While analysts were fairly close in their estimates of feedlot stocks, they were split in their views of feedlot placements in January. On average, the expectation is that feedlots placed the same number of cattle on feed this year as they did the previous year. About half of analysts polled indicated they expect feedlot placements to decline in January, likely reflecting the sharp pullback in live cattle futures outfront, and the high breakevens on cattle being placed on feed this winter.
June live cattle futures at the beginning of January were priced at around $132/cwt., but then declined by some 700 points in a matter of two weeks, dramatically changing the expected profitability on each animal placed on feed during that time. The decline in live cattle futures came at a time when corn prices were steady to higher. March corn futures at the start of January were hovering around $6.80/bu., but then gained about 7% for the month.
But only half of the analysts polled indicated they expected placements to be smaller than in January 2012. The other half of analysts had placements either at par or above year ago levels. High feed costs last fall caused feedlots to dramatically reduce the number of cattle placed on feed. Between July and December, feedlots placed 1.34 million fewer cattle than the previous year. The slowdown in the flow of cattle was significant enough that despite a 3% decline in the US calf crop in 2012, the supply of cattle outside of feedlots as of Jan. 1, 2013, was actually larger than it was the previous year.
The supply of feeder cattle outside of feedlots can be easily derived from the data in the semi-annual survey. Total supplies of calves under 500 lbs., and steers/heifers over 500 lbs., was 38.817 million head. From this, one needs to deduct the number of cattle that were on feed as of Jan. 1, which was 13.351 million head. As of Jan. 1, there were 25.466 million head of feeder cattle outside of feedlots, 0.7% more than a year ago. This larger supply of feeder cattle is expected to keep feedlot placements at or above year-ago levels.

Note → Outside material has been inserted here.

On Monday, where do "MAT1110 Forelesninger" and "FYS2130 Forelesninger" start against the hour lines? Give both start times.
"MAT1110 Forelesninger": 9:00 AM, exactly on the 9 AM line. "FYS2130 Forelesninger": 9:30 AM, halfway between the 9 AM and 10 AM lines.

There was one more marketing day in January 2013 than in January 2012, so keep that in mind when looking at the marketing numbers. Analysts expect the number of cattle marketed in January to be 4.7% larger than a year ago. When adjusting for the extra marketing day (i.e., calculating the daily average slaughter), cattle marketings in January are expected to be about the same as they were in 2012.
A Closer Look: Stage Is Set For Herd Expansion, But…
The bottom line is that USDA’s Cattle on Feed report is expected to confirm that feedlot supplies are much smaller than in 2012. The trend in placements will be something to watch as feedlots and producers struggle with high feeding costs but also higher feeder supplies outside of feedlots.
Also interesting to watch will be the composition of cattle placed on feed. The trend recently has been for heavier cattle to be placed on feed. The change in composition won’t impact the actual beef supply for the year but rather the marketing windows and flow of cattle in the coming quarters.